Copy out each line below that has the word "Eucharist" in it.

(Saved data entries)
========================================
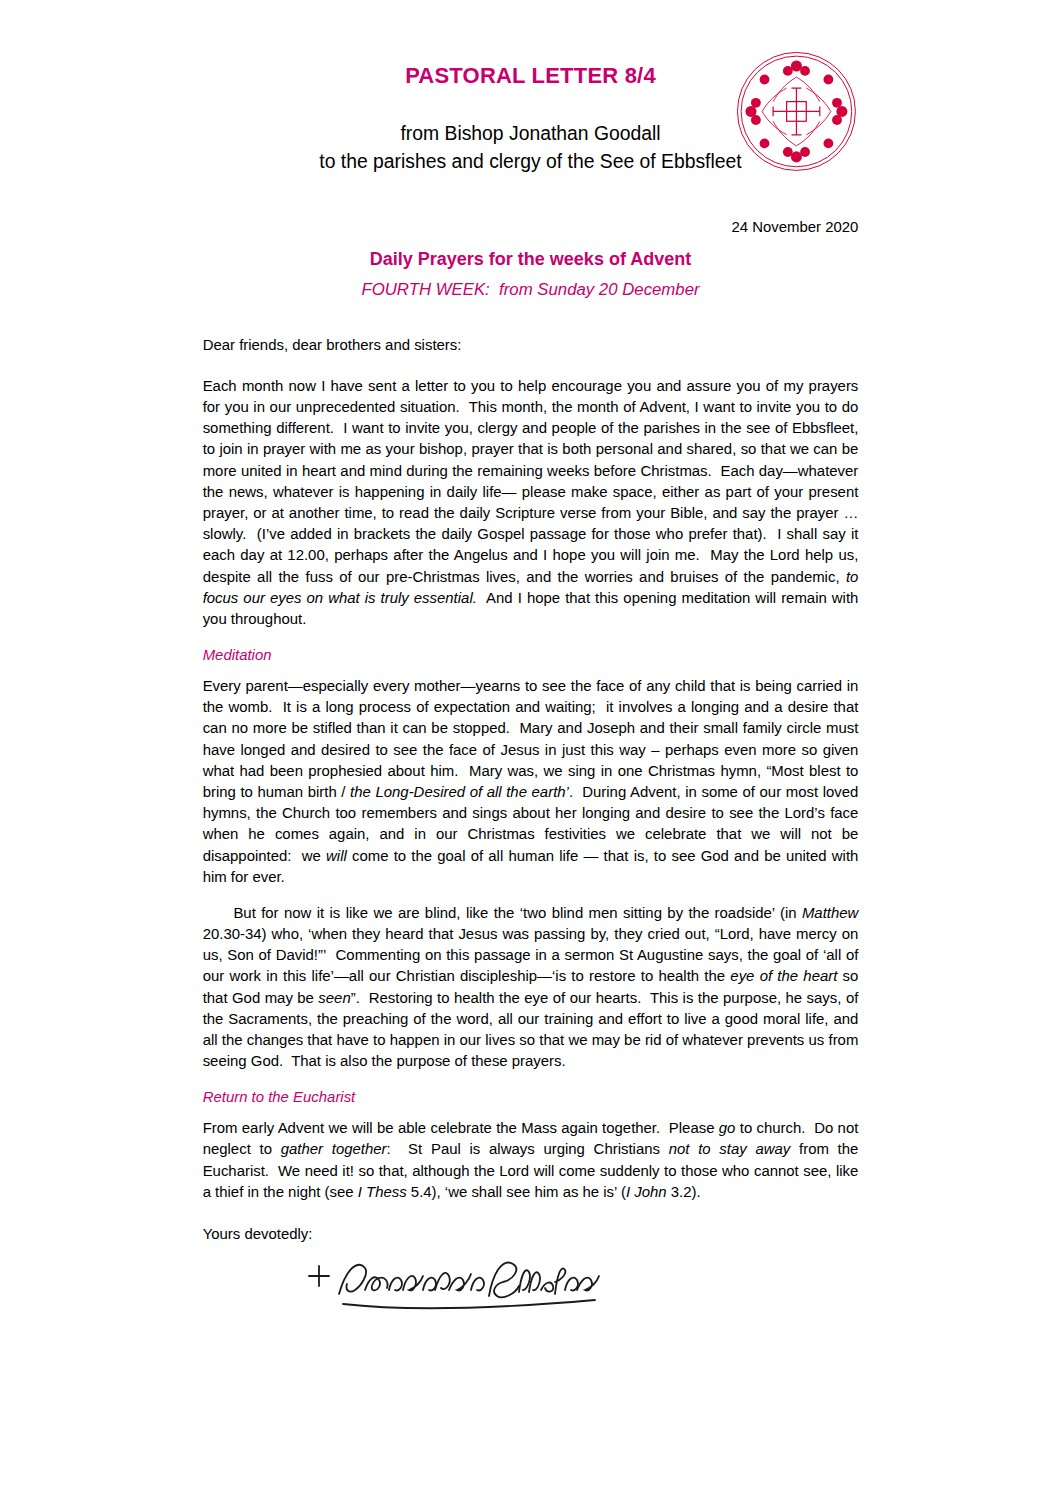PASTORAL LETTER 8/4
from Bishop Jonathan Goodall
to the parishes and clergy of the See of Ebbsfleet
24 November 2020
Daily Prayers for the weeks of Advent
FOURTH WEEK: from Sunday 20 December
Dear friends, dear brothers and sisters:
Each month now I have sent a letter to you to help encourage you and assure you of my prayers for you in our unprecedented situation. This month, the month of Advent, I want to invite you to do something different. I want to invite you, clergy and people of the parishes in the see of Ebbsfleet, to join in prayer with me as your bishop, prayer that is both personal and shared, so that we can be more united in heart and mind during the remaining weeks before Christmas. Each day—whatever the news, whatever is happening in daily life— please make space, either as part of your present prayer, or at another time, to read the daily Scripture verse from your Bible, and say the prayer … slowly. (I’ve added in brackets the daily Gospel passage for those who prefer that). I shall say it each day at 12.00, perhaps after the Angelus and I hope you will join me. May the Lord help us, despite all the fuss of our pre-Christmas lives, and the worries and bruises of the pandemic, to focus our eyes on what is truly essential. And I hope that this opening meditation will remain with you throughout.
Meditation
Every parent—especially every mother—yearns to see the face of any child that is being carried in the womb. It is a long process of expectation and waiting; it involves a longing and a desire that can no more be stifled than it can be stopped. Mary and Joseph and their small family circle must have longed and desired to see the face of Jesus in just this way – perhaps even more so given what had been prophesied about him. Mary was, we sing in one Christmas hymn, “Most blest to bring to human birth / the Long-Desired of all the earth’. During Advent, in some of our most loved hymns, the Church too remembers and sings about her longing and desire to see the Lord’s face when he comes again, and in our Christmas festivities we celebrate that we will not be disappointed: we will come to the goal of all human life — that is, to see God and be united with him for ever.
But for now it is like we are blind, like the ‘two blind men sitting by the roadside’ (in Matthew 20.30-34) who, ‘when they heard that Jesus was passing by, they cried out, “Lord, have mercy on us, Son of David!”’ Commenting on this passage in a sermon St Augustine says, the goal of ‘all of our work in this life’—all our Christian discipleship—‘is to restore to health the eye of the heart so that God may be seen”. Restoring to health the eye of our hearts. This is the purpose, he says, of the Sacraments, the preaching of the word, all our training and effort to live a good moral life, and all the changes that have to happen in our lives so that we may be rid of whatever prevents us from seeing God. That is also the purpose of these prayers.
Return to the Eucharist
From early Advent we will be able celebrate the Mass again together. Please go to church. Do not neglect to gather together: St Paul is always urging Christians not to stay away from the Eucharist. We need it! so that, although the Lord will come suddenly to those who cannot see, like a thief in the night (see I Thess 5.4), ‘we shall see him as he is’ (I John 3.2).
Yours devotedly:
========================================
● Solution to the exercise:
Return to the Eucharist
From early Advent we will be able celebrate the Mass again together. Please go to church. Do not neglect to gather together: St Paul is always urging Christians not to stay away from the Eucharist. We need it! so that, although the Lord will come suddenly to those who cannot see, like a thief in the night (see I Thess 5.4), ‘we shall see him as he is’ (I John 3.2).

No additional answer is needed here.